The truth in my words shows on her face. She stares at me with wide, wet eyes, and I watch understanding settle into her bones. Her breathing slows. Her shoulders drop half an inch.

"I'm scared," she whispers.

"I know." My voice is rough in my throat.

“We're doing this together." I brush a tear from her cheek.

"But if you board that plane, I'm not giving you another two decades.

My patience is gone, and so is the lie that this doesn't matter.

" Speaking the truth, I feel the words like physical things.

"The terrifying part is knowing I could lose you because of a job that wants to drain you until there’s nothing left. "

Her breath catches. Stops. Restarts. "I don’t know what I am without that job.”
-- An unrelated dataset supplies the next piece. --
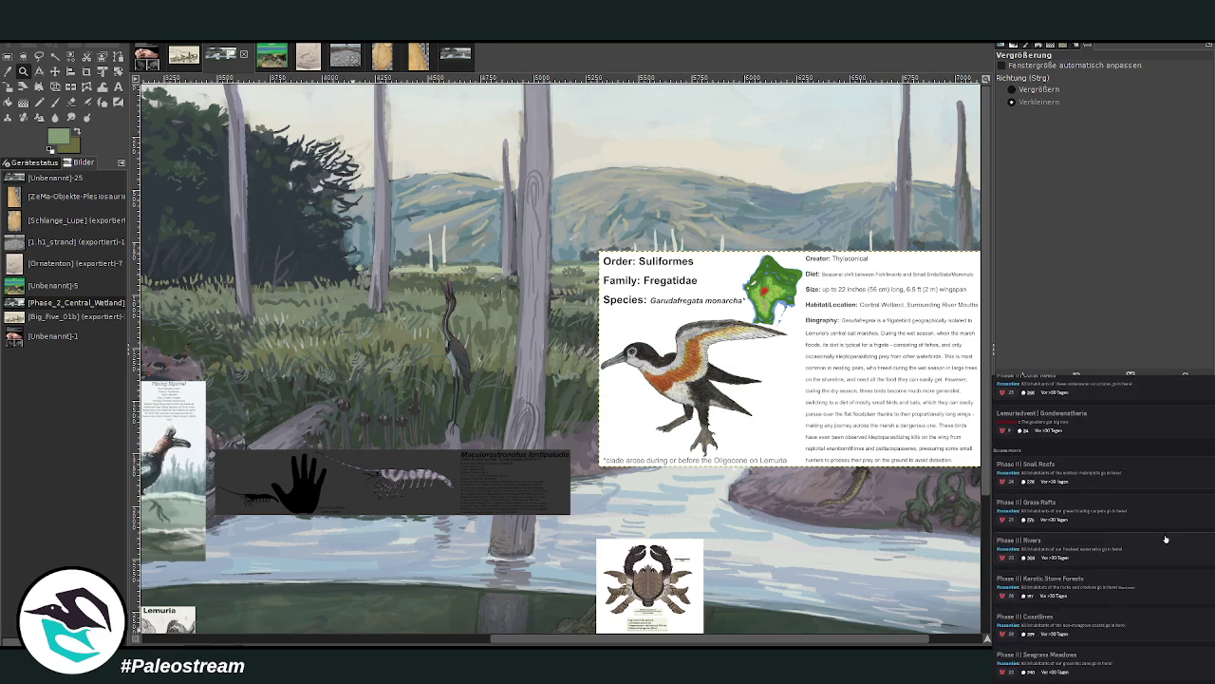
pyautogui.scroll(-1, 1158, 506)
pyautogui.scroll(-1, 1158, 506)
pyautogui.scroll(-1, 1158, 506)
pyautogui.scroll(-1, 1158, 506)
"Everything, Sloane. You're everything to me. You always have been. And I'll be damned if I let you walk away again without knowing that."

She tries to speak, but the words fail her, leaving only the silent trail of new tears. Her fingers dig into my wrists, anchoring herself to the hands still cupping her face as if I’m the only thing keeping her upright.

Her pulse is a drumbeat against my thumbs. Her breathing is shallow and fast. I watch the war playing out behind her eyes, the duty versus want, fear versus hope, the life she built versus the life she's been too afraid to choose.

"I need time to think," she says finally.

"How much time?"

"I don't know."

My hands drop from her face. I step back, giving her the space she keeps asking for, and my ribs ache with the loss of contact. "Okay. You want time? Take tonight. But tomorrow morning, you're going to have to decide. Because I'm done watching you disappear."

Then I walk to the door, unlock it, and step out into the night before I can change my mind and beg her to stay.

Behind me, her door closes. The lock turns.

And I stand on her porch in the dark, hands shaking, already planning exactly what I'm going to say when the sun comes up.

Because Alban's right. Space isn't what she needs. She needs someone to fight for her when she's too scared to fight for herself. Someone to stand between her and the life that's killing her and say, ‘No, you're worth more than this.’

I've been patient. Been careful. Been respectful of her fear.

Tomorrow, I stop being patient.

Tomorrow, I make her choose. Me or the cage. Freedom or the familiar. The life she's been living or the one she's too terrified to reach for.

And if she chooses the cage, at least I'll know I fought.

Tomorrow, she chooses.

And I'm going to make damn sure she knows what she's choosing between.